あとを濁さず
うちのじいちゃんはかなりの綺麗好きだった。いや、整理整頓魔といった方がいいかもしれない。
昨日までたしかにこの部屋に住んでいたはずなのに、生活感なんてものはひとつもありはしない。
ぴちっと揃えて並べられた蔵書の中には、「ドイツ式 片付けの秘訣」なんて本があった。
ってことは、この生活感のなさは、じいさんのたゆまぬ努力によって作られたものなのだろうか。
なんて思いを馳せてみたところで、今の私には正解はわからない。ねぇ、じいちゃん、教えておくれよ。なんて空を見上げてみたところで、結局無意味だしな
整然としすぎた遺品たちを一つずつ箱にしまい、そのたびに、そこへの「何も残っていなさ」に泣けてくる。

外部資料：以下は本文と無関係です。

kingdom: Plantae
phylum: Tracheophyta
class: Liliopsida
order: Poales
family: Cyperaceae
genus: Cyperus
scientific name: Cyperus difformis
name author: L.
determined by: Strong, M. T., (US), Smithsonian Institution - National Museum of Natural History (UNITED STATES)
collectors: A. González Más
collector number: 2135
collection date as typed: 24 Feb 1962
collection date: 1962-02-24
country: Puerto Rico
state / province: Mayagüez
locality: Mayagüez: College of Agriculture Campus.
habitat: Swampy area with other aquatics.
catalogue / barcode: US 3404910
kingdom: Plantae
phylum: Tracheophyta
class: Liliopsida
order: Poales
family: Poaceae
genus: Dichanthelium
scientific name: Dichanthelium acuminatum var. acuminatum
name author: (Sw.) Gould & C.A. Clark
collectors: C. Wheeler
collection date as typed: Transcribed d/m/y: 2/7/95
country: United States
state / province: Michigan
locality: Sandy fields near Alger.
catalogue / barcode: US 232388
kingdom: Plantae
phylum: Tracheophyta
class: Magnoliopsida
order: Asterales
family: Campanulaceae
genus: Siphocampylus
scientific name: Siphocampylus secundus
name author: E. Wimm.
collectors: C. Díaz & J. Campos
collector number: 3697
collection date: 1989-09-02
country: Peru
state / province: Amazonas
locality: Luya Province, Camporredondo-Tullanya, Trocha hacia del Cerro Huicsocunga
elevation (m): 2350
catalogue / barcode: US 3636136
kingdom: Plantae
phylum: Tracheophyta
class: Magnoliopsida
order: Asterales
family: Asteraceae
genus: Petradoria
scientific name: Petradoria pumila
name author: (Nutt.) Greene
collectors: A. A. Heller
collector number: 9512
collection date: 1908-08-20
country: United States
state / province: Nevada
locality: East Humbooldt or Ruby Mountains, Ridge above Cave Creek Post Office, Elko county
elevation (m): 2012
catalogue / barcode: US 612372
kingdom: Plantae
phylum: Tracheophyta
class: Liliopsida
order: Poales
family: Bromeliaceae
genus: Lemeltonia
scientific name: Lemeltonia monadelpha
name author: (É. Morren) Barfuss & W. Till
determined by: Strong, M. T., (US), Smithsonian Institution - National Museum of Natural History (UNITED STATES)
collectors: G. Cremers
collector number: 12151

思えばばあちゃんが亡くなってから三年間、あのひとは死に方を探していたのかもしれない。
いつそちらに行ってもいいように。残されたひとたちに、できるだけ影響を与えないように。
なぁ、じいちゃん。最期の三年間、幸せだったかい。
もっと会いに来ればよかった。
それで、もっともっと楽しいことを、たくさん一緒にやればよかった。
ばあちゃんとのツーショット写真を箱におさめた時、ぽろりと涙が一粒だけこぼれた。
顎の先から伝ったそれは、使い込まれた絨毯に吸い込まれて、まるでそんなもの最初からなかったかのように、すっと、跡形もなく消えていった。